Does this sound familiar? These are the same things we know today about our future going forward. At Frito-Lay, at that time, it was hard to imagine, and even harder to architect and deliver the kind of technology enabled business transformation that this vision required. But we figured it out, and along the way, learned many valuable lessons.

In the decades since that Frito-Lay story, many things have changed: the pace of change, the complexity of business models and markets, the importance of technology in business, the power of the technology itself, and so on. However, over time, with The Feld Group and with EDS and now with The Feld Group Institute, we’ve seen the patterns repeat themselves and prove useful, regardless of era and regardless of the specific details of each era. Through application at dozens of companies – Burlington Northern Santa Fe Railway, Delta Air Lines, Home Depot, Coca-Cola, Rolls Royce, BellSouth, FedEx, Bank of Montreal, Southwest Airlines to name a few – we’ve refined and hardened those lessons learned. We believe that 50 years and dozens of transformations is enough to call them timeless principles.
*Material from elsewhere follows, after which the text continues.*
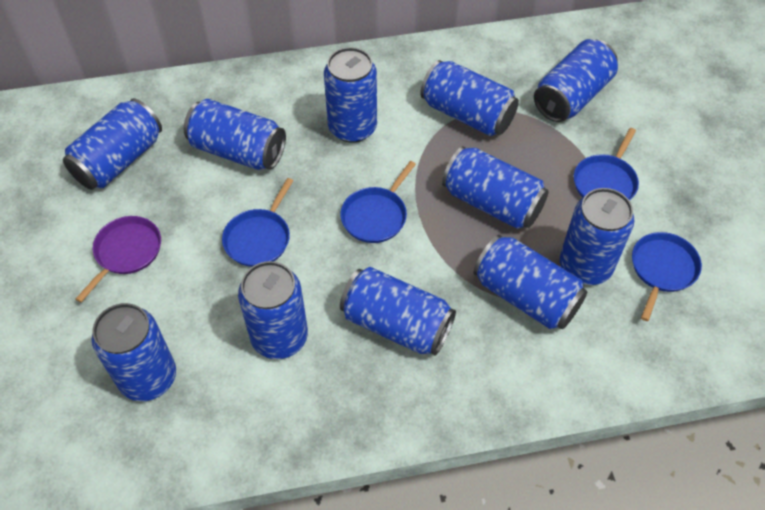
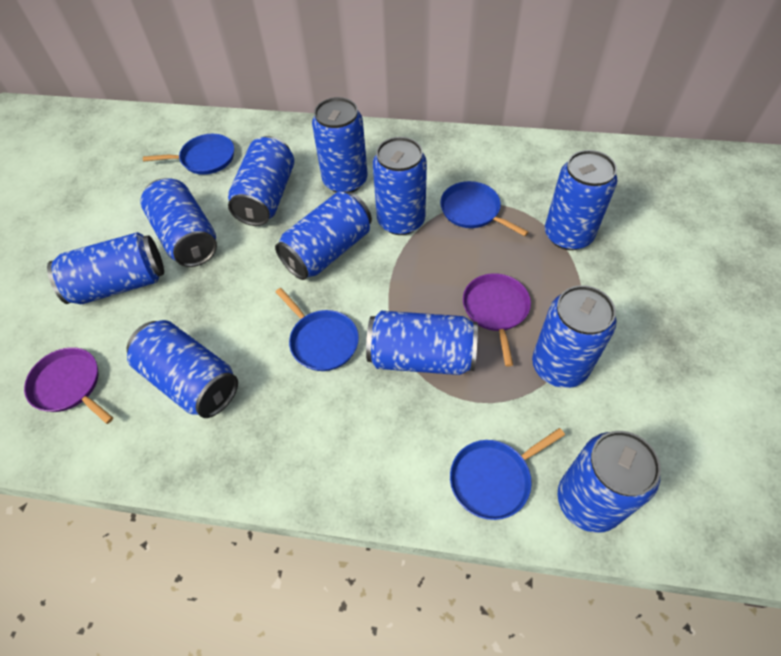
purple pan: [76,216,161,303] = 1 -> [24,347,113,424] [463,273,531,366] = 2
Continuing to Apply, Learn, and Refine

We apply these principles by teaching them in our classes and use them for guidance and grounding in our strategy and consulting engagements. But what I’m most excited about is the fact that, with our clients and our alumni community, we continue to learn new things, adapt to those things that are changing, and refine these principles. We are called The Feld Group INSTITUTE because we are a learning organization and community of technology and business leaders. So, the learning continues, and the dialogue across the profession continues.